• [EXERCISE GOAL]: The entries that follow should be repeated exactly, with no pictures kept.

• [DATA PROVIDED]:

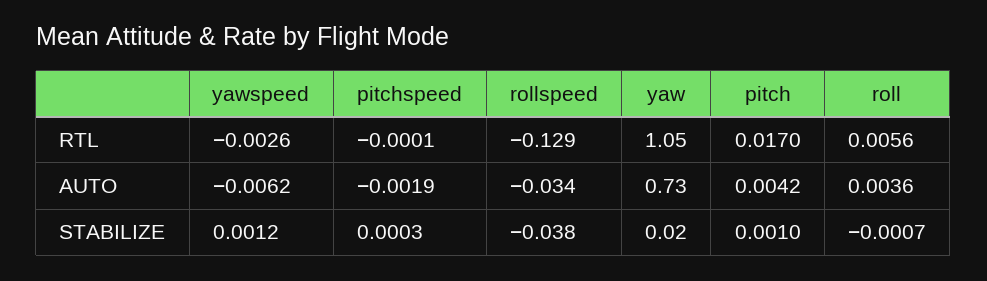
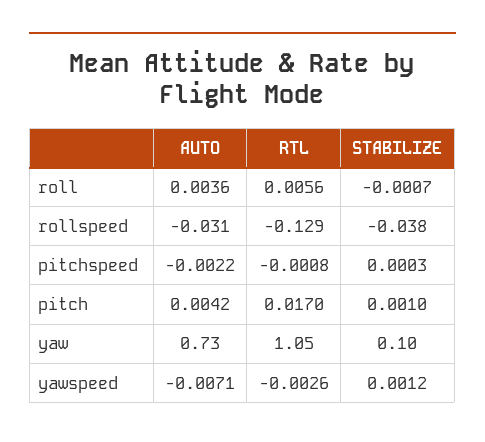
  {
    "yawspeed": {
      "RTL": -0.0026,
-     "AUTO": -0.0062,
+     "AUTO": -0.0071,
      "STABILIZE": 0.0012
    },
    "pitchspeed": {
-     "RTL": -0.0001,
+     "RTL": -0.0008,
-     "AUTO": -0.0019,
+     "AUTO": -0.0022,
      "STABILIZE": 0.0003
    },
    "rollspeed": {
      "RTL": -0.129,
-     "AUTO": -0.034,
+     "AUTO": -0.031,
      "STABILIZE": -0.038
    },
    "yaw": {
      "RTL": 1.05,
      "AUTO": 0.73,
-     "STABILIZE": 0.02
+     "STABILIZE": 0.1
    },
    "pitch": {
      "RTL": 0.017,
      "AUTO": 0.0042,
      "STABILIZE": 0.001
    },
    "roll": {
      "RTL": 0.0056,
      "AUTO": 0.0036,
      "STABILIZE": -0.0007
    }
  }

• [RESULT FOR THIS EXERCISE]:
  {
    "yawspeed": {
      "RTL": -0.0026,
-     "AUTO": -0.0062,
+     "AUTO": -0.0071,
      "STABILIZE": 0.0012
    },
    "pitchspeed": {
-     "RTL": -0.0001,
+     "RTL": -0.0008,
-     "AUTO": -0.0019,
+     "AUTO": -0.0022,
      "STABILIZE": 0.0003
    },
    "rollspeed": {
      "RTL": -0.129,
-     "AUTO": -0.034,
+     "AUTO": -0.031,
      "STABILIZE": -0.038
    },
    "yaw": {
      "RTL": 1.05,
      "AUTO": 0.73,
-     "STABILIZE": 0.02
+     "STABILIZE": 0.1
    },
    "pitch": {
      "RTL": 0.017,
      "AUTO": 0.0042,
      "STABILIZE": 0.001
    },
    "roll": {
      "RTL": 0.0056,
      "AUTO": 0.0036,
      "STABILIZE": -0.0007
    }
  }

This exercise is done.